And, no, Schiff should not be running the Fed, even if I believed that successfully predicted falling housing prices, rising unemployment, and a weak dollar. Which I don't. But again, not in the way you might think.
Being a good economist does not require one to predict the state of the economy during a certain window of time. In fact, the very best forecasters know to not even try to predict economic activity beyond the next quarter.
No, what good economists understand is cause and effect, and most of that occurs at the level of the firm, the consumer, or the transaction. Extrapolating that to the level of the economy involves so many countervailing factors that "predicting" what will happen at the macroeconomic level is not really meaningful. In other words, you can find someone out there at any point in time making predictions about macroeconomic outcomes who will end up being "right." Eventually. On some level. And this does not help us to make better policy, to allow the economy to be as healthy and productive as possible.
Let me give you a specific example to help make my point. And I agree at the outset that Randy's point is a difficult one to argue against, and that my point is fairly subtle. What I believe was perfectly predictable was the impact of the political decisions that mandated easier and cheaper access to home ownership, and charged Fannie Mae and Freddie Mac with implementing those policies. When the government inserts itself between suppliers and demanders, as it did with these policies, it distorts the price signal and gets either too much or too little of that economic activity.
So what happened here? Because of the mandates, banks made loans to individuals that they would not have otherwise, largely because Fannie Mae and Freddie Mac were standing in the ready to buy those mortgages from the banks and get them off the banks' books. So the banks did not have to bear the risk of those homeowners defaulting on the loan. Therefore, those mortgages were underpriced. And if the interest rates had been higher, where they should have been, less creditworthy individuals (which include high income individuals overextending themselves with a second mortgage as well as low-income individuals overextending themselves with too much house) would have not have applied for the loan in the first place.

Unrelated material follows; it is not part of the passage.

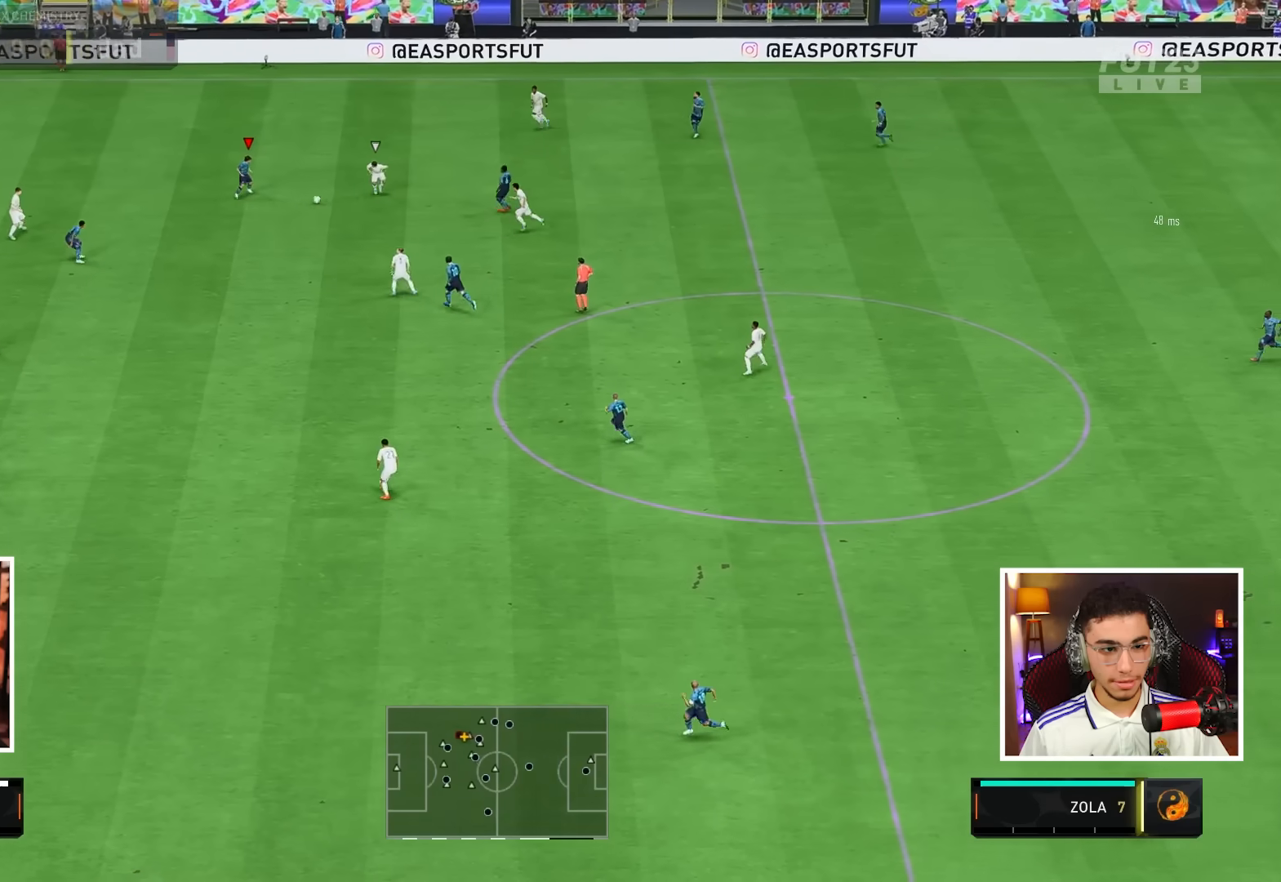
Gameplay with a controller (PlayStation layout); each line is a JSON object with the inputs held at the frame after it. "events" lists button and stick changes between this image and that frame as [ms after this image, input, new state], when the widget could be followed in between. Not read: R1 R2 SELECT START TOUCHPAD TRIANGLE.
{"buttons": [], "left_stick": "down", "right_stick": "center"}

If you lower the price of an activity, the demand for that activity rises. So the mandates led to a situation where a larger-than-sustainable fraction of existing mortgages were high risk, were susceptible to foreclosure should the economy take a turn for the worse. THAT is what is predictable, not that the economy in fact took a turn for the worse.
Left to their own devices and profit-incentives, banks are perfectly able to price mortgages and absorb the risk that a fraction of those mortgages will go belly up. And the private economy is perfectly well equipped to pool those mortgages, combine the funds, and issue and fairly price various mortgage-backed securities.
The problem centers on the fact that a politically motived player in the form of Fannie Mae and Freddie Mac used our tax dollars to pursue a social agenda instead of a dollar of profits. Mr. Schiff seems to overlook this fact as a primary contributor to the financial crisis, and Mr. Bernanke, though I suspect is fully aware of the issues surrounding Fannie and Freddie, is not responsible for what Fannie Mae and Freddie Mac do, and must enact predictable monetary policy regardless of their actions.
Again, I do have issues with the Fed's actions over the last few years, and I do worry about inflation and the loss of autonomy of the Fed to the brutish attitude of the Treasury, but those are separate issues in my mind from the supposed ability of Mr. Schiff to predict the housing crash and the financial crisis of the recent past.
It is possible to flip ten heads in a row; unlikely, but possible. And the 10th toss does not predict the 11th. They are independent events. Predicting the 11th toss based on the preceding 10 makes as much sense as predicting that housing prices will fall because they are now high. Neither prediction is based on economics. But when you use tax revenues to subsidize high-risk mortgages, economics correctly "predicts" that more foreclosures and financial distress will occur than would have otherwise. That's a prediction you can count on.